§ **Source text**

7 October 2016 marks the fifteenth anniversary of the invasion of Afghanistan. Many Western leaders claimed the invasion, dubbed Operation Enduring Freedom, was a humanitarian intervention to liberate Afghans and especially Afghan women and girls from the brutal Taliban regime. However, the evidence demonstrates the results have been anything but humane or liberating.
The people truly liberated by the invasion and occupation of Afghanistan are the wealthy investors in the military-industrial complex and those betting on successfully extracting Afghan resources and developing the infrastructure of the New Silk Road.
The Failure of Humanitarian Intervention
Civilian casualties: Perhaps the crudest measure of the failure of the humanitarian intervention in Afghanistan is to count the growing number of civilian casualties. Mysteriously, no official agency actually counted Afghan civilian casualties prior to 2009; consequently, civilian casualty figures from 2001 to 2009 really are anybody's guess. Literally, countless numbers of Afghans were killed or maimed during the invasion and ensuing occupation.
The UN Assistance Mission to Afghanistan (UNAMA) only began counting civilian casualties in 2009 recording a trend of increasing numbers ever since. In the first half of 2016, 5166 civilians were killed or maimed – almost a third of these were children.
The total civilian casualties recorded by UNAMA from 1 January 2009 to 30 June 2016 is 63,934, including 22,941 killed and 40,993 injured. UNAMA states: “The figures are conservative – almost certainly underestimates – given the strict methodology employed in their documentation and in determining the civilian status of those affected.”
Anti-government forces account for 60 per cent of civilian casualties; nonetheless, the UN High Commissioner for Human Rights, Zeid Ra’ad Al Hussein, argues: “Parties to the conflict must cease the deliberate targeting of civilians and the use of heavy weaponry in civilian-populated areas. There must be an end to the prevailing impunity enjoyed by those responsible for civilian casualties – no matter who they are.”
The consequences for Afghans have been devastating. The UN High Commissioner for Human Rights observes:
“The family that lost a breadwinner, forcing the children to leave school and struggle to make ends meet; the driver who lost his limbs, depriving him of his livelihood; the man who went to the bazaar to shop for his children only to return home to find them dead; the broken back and leg that has never been treated because the family cannot afford the cost of treatment; the parents who collected their son's remains in a plastic bag… In just the past six months, there have been at least 5,166 such stories – of which one-third involve the killing or maiming of children, which is particularly alarming and shameful” (UNAMA 25 July 2016).

§ **Objectives**
A. The High Commissioner's quote in the article on Afghanistan describes several cases of harm to Afghans. List each of them.
B. Reproduce word for word the stretch of the article on Afghanistan from "The Failure of Humanitarian" through "these were children.".

§ **Source data**

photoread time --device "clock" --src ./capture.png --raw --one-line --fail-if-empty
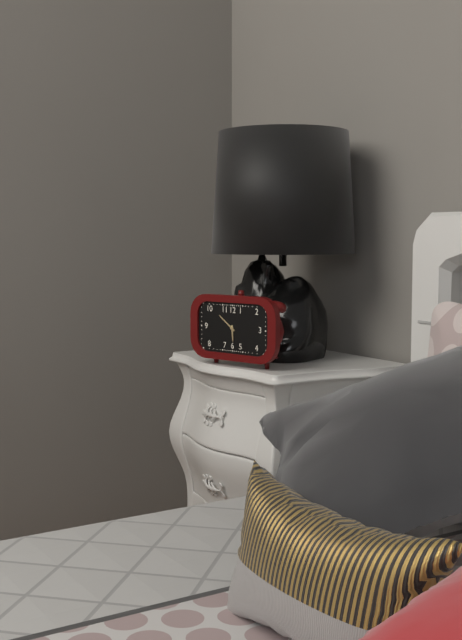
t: 5:51
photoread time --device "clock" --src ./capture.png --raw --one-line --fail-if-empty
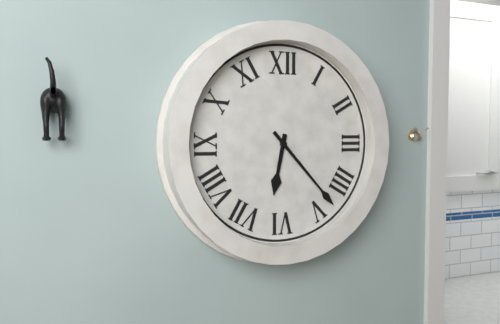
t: 6:23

§ **Results for the exercise**
A.
- The family that lost a breadwinner, forcing the children to leave school and struggle to make ends meet
- The driver who lost his limbs, depriving him of his livelihood
- The man who went to the bazaar to shop for his children, only to return home to find them dead
- The broken back and leg that has never been treated because the family cannot afford the cost of treatment
- The parents who collected their son's remains in a plastic bag

B.
The Failure of Humanitarian Intervention
Civilian casualties: Perhaps the crudest measure of the failure of the humanitarian intervention in Afghanistan is to count the growing number of civilian casualties. Mysteriously, no official agency actually counted Afghan civilian casualties prior to 2009; consequently, civilian casualty figures from 2001 to 2009 really are anybody's guess. Literally, countless numbers of Afghans were killed or maimed during the invasion and ensuing occupation.
The UN Assistance Mission to Afghanistan (UNAMA) only began counting civilian casualties in 2009 recording a trend of increasing numbers ever since. In the first half of 2016, 5166 civilians were killed or maimed – almost a third of these were children.